(What to produce): Go line by line through the records below. Copy whichever lines contain the string "http".

──────

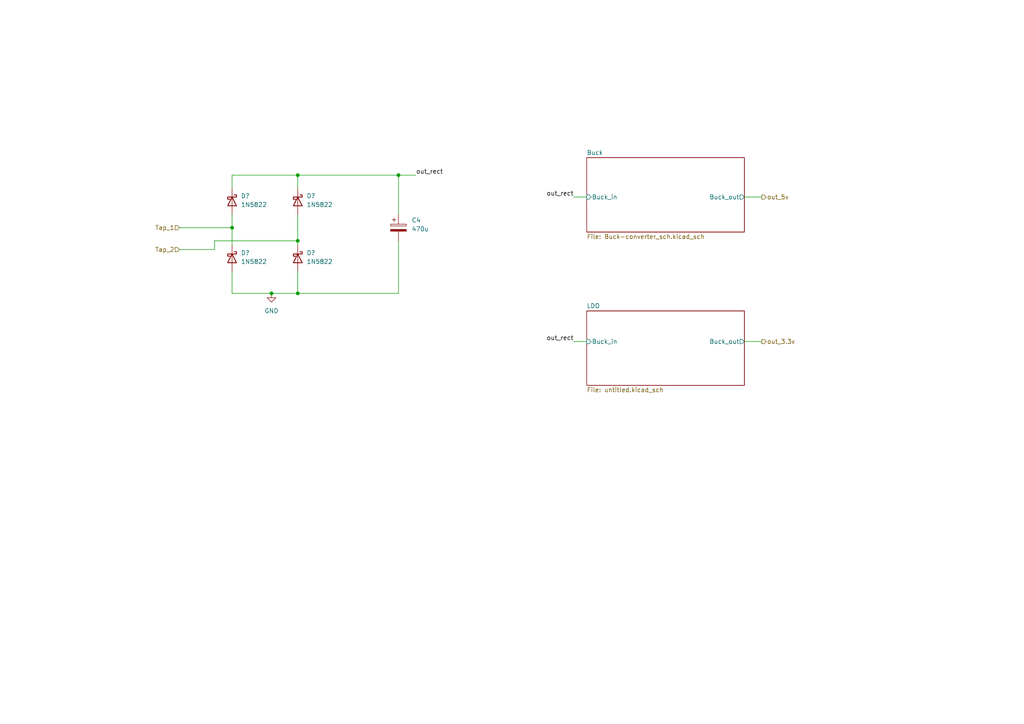
<source format=kicad_sch>
(kicad_sch (version 20211123) (generator eeschema)

  (uuid fba76358-dbe8-47f3-828c-1c8f9de32051)

  (paper "A4")

  

  (junction (at 115.57 50.8) (diameter 0) (color 0 0 0 0)
    (uuid 039b42e4-fdee-4354-8e28-83dd46437176)
  )
  (junction (at 78.74 85.09) (diameter 0) (color 0 0 0 0)
    (uuid 35dfe4cd-0fec-48d4-b31d-971eb0bbb432)
  )
  (junction (at 86.36 50.8) (diameter 0) (color 0 0 0 0)
    (uuid 865b5d07-b230-4e01-a359-4f52198f2030)
  )
  (junction (at 86.36 69.85) (diameter 0) (color 0 0 0 0)
    (uuid 907aea52-cb42-42a7-ba69-5ae06a81ce04)
  )
  (junction (at 86.36 85.09) (diameter 0) (color 0 0 0 0)
    (uuid 9e4c0d15-291e-4a20-a27a-e366f5a2686b)
  )
  (junction (at 67.31 66.04) (diameter 0) (color 0 0 0 0)
    (uuid e98ed5dd-9266-461d-bdc3-725f4c578595)
  )

  (wire (pts (xy 86.36 50.8) (xy 86.36 54.61))
    (stroke (width 0) (type default) (color 0 0 0 0))
    (uuid 13f13182-95d4-4270-8283-febb7c2646df)
  )
  (wire (pts (xy 166.37 57.15) (xy 170.18 57.15))
    (stroke (width 0) (type default) (color 0 0 0 0))
    (uuid 22e4ac05-05f9-4374-89da-05be48303ffd)
  )
  (wire (pts (xy 86.36 69.85) (xy 86.36 71.12))
    (stroke (width 0) (type default) (color 0 0 0 0))
    (uuid 25693086-bfa7-4853-8d88-48e2c85e50b5)
  )
  (wire (pts (xy 86.36 78.74) (xy 86.36 85.09))
    (stroke (width 0) (type default) (color 0 0 0 0))
    (uuid 29350bbe-3bf4-4339-a3c2-cd96cf951cfa)
  )
  (wire (pts (xy 67.31 62.23) (xy 67.31 66.04))
    (stroke (width 0) (type default) (color 0 0 0 0))
    (uuid 3349dc7f-89c7-4a3e-83ca-d2a2c54fdcf9)
  )
  (wire (pts (xy 86.36 85.09) (xy 78.74 85.09))
    (stroke (width 0) (type default) (color 0 0 0 0))
    (uuid 4ce72159-d651-4a20-95ba-c478ed0c9ca4)
  )
  (wire (pts (xy 215.9 99.06) (xy 220.98 99.06))
    (stroke (width 0) (type default) (color 0 0 0 0))
    (uuid 61ec4cc8-494b-467d-81fe-e5bc5c2264ce)
  )
  (wire (pts (xy 62.23 69.85) (xy 86.36 69.85))
    (stroke (width 0) (type default) (color 0 0 0 0))
    (uuid 92ac483b-5093-4639-ae1d-9f5ae0242c91)
  )
  (wire (pts (xy 115.57 85.09) (xy 86.36 85.09))
    (stroke (width 0) (type default) (color 0 0 0 0))
    (uuid aab73cab-9e9c-4046-81e7-f2e0b99a4f18)
  )
  (wire (pts (xy 115.57 62.23) (xy 115.57 50.8))
    (stroke (width 0) (type default) (color 0 0 0 0))
    (uuid ad040f9e-7b38-4cbf-992d-d0e438abe3b4)
  )
  (wire (pts (xy 215.9 57.15) (xy 220.98 57.15))
    (stroke (width 0) (type default) (color 0 0 0 0))
    (uuid ad1d03ed-b4ed-4d47-a640-50f6f0fa2753)
  )
  (wire (pts (xy 67.31 54.61) (xy 67.31 50.8))
    (stroke (width 0) (type default) (color 0 0 0 0))
    (uuid bbdec8bf-906b-4376-b63c-3fd95aac22cc)
  )
  (wire (pts (xy 115.57 69.85) (xy 115.57 85.09))
    (stroke (width 0) (type default) (color 0 0 0 0))
    (uuid be523043-e800-4107-980c-ac3200d1d159)
  )
  (wire (pts (xy 166.37 99.06) (xy 170.18 99.06))
    (stroke (width 0) (type default) (color 0 0 0 0))
    (uuid c8b384ba-b961-4b77-aea0-59da1eee10aa)
  )
  (wire (pts (xy 67.31 50.8) (xy 86.36 50.8))
    (stroke (width 0) (type default) (color 0 0 0 0))
    (uuid d433c803-be8f-42cf-aa6e-2820edeace9d)
  )
  (wire (pts (xy 62.23 72.39) (xy 62.23 69.85))
    (stroke (width 0) (type default) (color 0 0 0 0))
    (uuid d453164c-37ea-4b84-a0be-27b10de3444f)
  )
  (wire (pts (xy 67.31 66.04) (xy 67.31 71.12))
    (stroke (width 0) (type default) (color 0 0 0 0))
    (uuid e52c0296-2d64-436b-b6e2-66cb18bc4d0f)
  )
  (wire (pts (xy 78.74 85.09) (xy 67.31 85.09))
    (stroke (width 0) (type default) (color 0 0 0 0))
    (uuid ebb117fc-7e72-48fb-bc46-e141a27228fa)
  )
  (wire (pts (xy 52.07 66.04) (xy 67.31 66.04))
    (stroke (width 0) (type default) (color 0 0 0 0))
    (uuid ec0eb13c-0f6b-45d1-95a8-5b7c19c85689)
  )
  (wire (pts (xy 52.07 72.39) (xy 62.23 72.39))
    (stroke (width 0) (type default) (color 0 0 0 0))
    (uuid ee9e300a-a0e2-4e56-af0f-bfdc22e87cb4)
  )
  (wire (pts (xy 86.36 62.23) (xy 86.36 69.85))
    (stroke (width 0) (type default) (color 0 0 0 0))
    (uuid f2c991e7-7659-457a-8bce-0d1ca68a3c9a)
  )
  (wire (pts (xy 115.57 50.8) (xy 120.65 50.8))
    (stroke (width 0) (type default) (color 0 0 0 0))
    (uuid f9148496-a311-4158-b9eb-ad8ced9232a6)
  )
  (wire (pts (xy 67.31 78.74) (xy 67.31 85.09))
    (stroke (width 0) (type default) (color 0 0 0 0))
    (uuid f9e49ef7-3b20-4324-996c-7a545b3ab8c2)
  )
  (wire (pts (xy 115.57 50.8) (xy 86.36 50.8))
    (stroke (width 0) (type default) (color 0 0 0 0))
    (uuid fb04cdd9-f3be-41f5-b9ae-ba521363e88e)
  )

  (label "out_rect" (at 166.37 99.06 180)
    (effects (font (size 1.27 1.27)) (justify right bottom))
    (uuid 54ba6bcb-0d59-45f7-b418-44f58b35f21d)
  )
  (label "out_rect" (at 120.65 50.8 0)
    (effects (font (size 1.27 1.27)) (justify left bottom))
    (uuid 7d42b05e-9035-4d95-92f4-ffb85002587d)
  )
  (label "out_rect" (at 166.37 57.15 180)
    (effects (font (size 1.27 1.27)) (justify right bottom))
    (uuid 8d6445f0-3a40-48cd-958c-be013d2d1b04)
  )

  (hierarchical_label "out_3.3v" (shape output) (at 220.98 99.06 0)
    (effects (font (size 1.27 1.27)) (justify left))
    (uuid 058163ce-9cf1-4ce4-9d21-88b6f6cd48c9)
  )
  (hierarchical_label "Tap_1" (shape input) (at 52.07 66.04 180)
    (effects (font (size 1.27 1.27)) (justify right))
    (uuid 0a2e2760-4466-4969-9ccc-ac3ca3bd034a)
  )
  (hierarchical_label "out_5v" (shape output) (at 220.98 57.15 0)
    (effects (font (size 1.27 1.27)) (justify left))
    (uuid 764a11fa-79d0-41c9-80e7-6f8b8c89e39f)
  )
  (hierarchical_label "Tap_2" (shape input) (at 52.07 72.39 180)
    (effects (font (size 1.27 1.27)) (justify right))
    (uuid 805d9600-5481-4a3f-a8d4-3988c96ac06b)
  )

  (symbol (lib_id "Device:C_Polarized") (at 115.57 66.04 0) (unit 1)
    (in_bom yes) (on_board yes) (fields_autoplaced)
    (uuid 22992aa0-492a-4f8a-8efd-ef43411e8d89)
    (property "Reference" "C4" (id 0) (at 119.38 63.8809 0)
      (effects (font (size 1.27 1.27)) (justify left))
    )
    (property "Value" "470u" (id 1) (at 119.38 66.4209 0)
      (effects (font (size 1.27 1.27)) (justify left))
    )
    (property "Footprint" "" (id 2) (at 116.5352 69.85 0)
      (effects (font (size 1.27 1.27)) hide)
    )
    (property "Datasheet" "~" (id 3) (at 115.57 66.04 0)
      (effects (font (size 1.27 1.27)) hide)
    )
    (pin "1" (uuid 6e35f3fb-899e-4b56-8718-12c52b0e7b3d))
    (pin "2" (uuid e4f717dc-2d5b-4d75-8068-2f727e75ce8d))
  )

  (symbol (lib_id "Diode:1N5822") (at 86.36 74.93 270) (unit 1)
    (in_bom yes) (on_board yes) (fields_autoplaced)
    (uuid 35cafbd7-5e9c-4d45-bbef-44f7ba0cc91d)
    (property "Reference" "D?" (id 0) (at 88.9 73.3424 90)
      (effects (font (size 1.27 1.27)) (justify left))
    )
    (property "Value" "1N5822" (id 1) (at 88.9 75.8824 90)
      (effects (font (size 1.27 1.27)) (justify left))
    )
    (property "Footprint" "Diode_THT:D_DO-201AD_P15.24mm_Horizontal" (id 2) (at 81.915 74.93 0)
      (effects (font (size 1.27 1.27)) hide)
    )
    (property "Datasheet" "http://www.vishay.com/docs/88526/1n5820.pdf" (id 3) (at 86.36 74.93 0)
      (effects (font (size 1.27 1.27)) hide)
    )
    (pin "1" (uuid 54fc41a8-1532-4599-b0f3-721c05b1514a))
    (pin "2" (uuid 59d7a021-9bba-4a8d-b927-56a85207d59e))
  )

  (symbol (lib_id "Diode:1N5822") (at 67.31 58.42 270) (unit 1)
    (in_bom yes) (on_board yes) (fields_autoplaced)
    (uuid 6c70350e-eac4-4182-b931-ca24aa40b677)
    (property "Reference" "D?" (id 0) (at 69.85 56.8324 90)
      (effects (font (size 1.27 1.27)) (justify left))
    )
    (property "Value" "1N5822" (id 1) (at 69.85 59.3724 90)
      (effects (font (size 1.27 1.27)) (justify left))
    )
    (property "Footprint" "Diode_THT:D_DO-201AD_P15.24mm_Horizontal" (id 2) (at 62.865 58.42 0)
      (effects (font (size 1.27 1.27)) hide)
    )
    (property "Datasheet" "http://www.vishay.com/docs/88526/1n5820.pdf" (id 3) (at 67.31 58.42 0)
      (effects (font (size 1.27 1.27)) hide)
    )
    (pin "1" (uuid 541fdbc5-c7b9-4692-8854-258ae6a39ef0))
    (pin "2" (uuid 65ead6af-9867-4b25-8366-0690f3a5665f))
  )

  (symbol (lib_id "power:GND") (at 78.74 85.09 0) (unit 1)
    (in_bom yes) (on_board yes) (fields_autoplaced)
    (uuid 88b4c1f2-fa29-42b0-8b8e-d7a406d13c1c)
    (property "Reference" "#PWR?" (id 0) (at 78.74 91.44 0)
      (effects (font (size 1.27 1.27)) hide)
    )
    (property "Value" "GND" (id 1) (at 78.74 90.17 0))
    (property "Footprint" "" (id 2) (at 78.74 85.09 0)
      (effects (font (size 1.27 1.27)) hide)
    )
    (property "Datasheet" "" (id 3) (at 78.74 85.09 0)
      (effects (font (size 1.27 1.27)) hide)
    )
    (pin "1" (uuid 8e1502d8-9c6e-4cae-8ac6-671b729d9930))
  )

  (symbol (lib_id "Diode:1N5822") (at 67.31 74.93 270) (unit 1)
    (in_bom yes) (on_board yes) (fields_autoplaced)
    (uuid 912ccca9-f753-45a8-8c37-ed2d1fe140a9)
    (property "Reference" "D?" (id 0) (at 69.85 73.3424 90)
      (effects (font (size 1.27 1.27)) (justify left))
    )
    (property "Value" "1N5822" (id 1) (at 69.85 75.8824 90)
      (effects (font (size 1.27 1.27)) (justify left))
    )
    (property "Footprint" "Diode_THT:D_DO-201AD_P15.24mm_Horizontal" (id 2) (at 62.865 74.93 0)
      (effects (font (size 1.27 1.27)) hide)
    )
    (property "Datasheet" "http://www.vishay.com/docs/88526/1n5820.pdf" (id 3) (at 67.31 74.93 0)
      (effects (font (size 1.27 1.27)) hide)
    )
    (pin "1" (uuid 6cb077be-5651-4b6c-b052-aeed9bdaeb71))
    (pin "2" (uuid d616e057-ab3e-4f2b-b563-f3718f06953e))
  )

  (symbol (lib_id "Diode:1N5822") (at 86.36 58.42 270) (unit 1)
    (in_bom yes) (on_board yes) (fields_autoplaced)
    (uuid a89a4a92-173e-447f-b20b-23fe2eb34209)
    (property "Reference" "D?" (id 0) (at 88.9 56.8324 90)
      (effects (font (size 1.27 1.27)) (justify left))
    )
    (property "Value" "1N5822" (id 1) (at 88.9 59.3724 90)
      (effects (font (size 1.27 1.27)) (justify left))
    )
    (property "Footprint" "Diode_THT:D_DO-201AD_P15.24mm_Horizontal" (id 2) (at 81.915 58.42 0)
      (effects (font (size 1.27 1.27)) hide)
    )
    (property "Datasheet" "http://www.vishay.com/docs/88526/1n5820.pdf" (id 3) (at 86.36 58.42 0)
      (effects (font (size 1.27 1.27)) hide)
    )
    (pin "1" (uuid 0a47c9af-2bbf-46ad-9608-3a25a4c9248d))
    (pin "2" (uuid 7d48ae3d-310b-4144-8a3d-c919fe6f56dc))
  )

  (sheet (at 170.18 90.17) (size 45.72 21.59) (fields_autoplaced)
    (stroke (width 0.1524) (type solid) (color 0 0 0 0))
    (fill (color 0 0 0 0.0000))
    (uuid 74549759-895a-4805-b4eb-8b7b7d22db26)
    (property "Sheet name" "LDO" (id 0) (at 170.18 89.4584 0)
      (effects (font (size 1.27 1.27)) (justify left bottom))
    )
    (property "Sheet file" "untitled.kicad_sch" (id 1) (at 170.18 112.3446 0)
      (effects (font (size 1.27 1.27)) (justify left top))
    )
    (pin "Buck_in" input (at 170.18 99.06 180)
      (effects (font (size 1.27 1.27)) (justify left))
      (uuid 32957ec8-3fad-4a02-a9ff-1a8736ede58f)
    )
    (pin "Buck_out" output (at 215.9 99.06 0)
      (effects (font (size 1.27 1.27)) (justify right))
      (uuid 9f561dd5-b10b-4d3d-a0c2-5aa8389479e6)
    )
  )

  (sheet (at 170.18 45.72) (size 45.72 21.59) (fields_autoplaced)
    (stroke (width 0.1524) (type solid) (color 0 0 0 0))
    (fill (color 0 0 0 0.0000))
    (uuid a135e9bb-3dd4-4bac-8875-0b8619cdbde0)
    (property "Sheet name" "Buck" (id 0) (at 170.18 45.0084 0)
      (effects (font (size 1.27 1.27)) (justify left bottom))
    )
    (property "Sheet file" "Buck-converter_sch.kicad_sch" (id 1) (at 170.18 67.8946 0)
      (effects (font (size 1.27 1.27)) (justify left top))
    )
    (pin "Buck_out" output (at 215.9 57.15 0)
      (effects (font (size 1.27 1.27)) (justify right))
      (uuid b9538fd7-c273-45ac-a542-2a2a9538c1d6)
    )
    (pin "Buck_in" input (at 170.18 57.15 180)
      (effects (font (size 1.27 1.27)) (justify left))
      (uuid f6860b2a-f8d4-47db-a5a1-5855e158bffc)
    )
  )
)

</source>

──────

(Reply):
    (property "Datasheet" "http://www.vishay.com/docs/88526/1n5820.pdf" (id 3) (at 86.36 74.93 0)
    (property "Datasheet" "http://www.vishay.com/docs/88526/1n5820.pdf" (id 3) (at 67.31 58.42 0)
    (property "Datasheet" "http://www.vishay.com/docs/88526/1n5820.pdf" (id 3) (at 67.31 74.93 0)
    (property "Datasheet" "http://www.vishay.com/docs/88526/1n5820.pdf" (id 3) (at 86.36 58.42 0)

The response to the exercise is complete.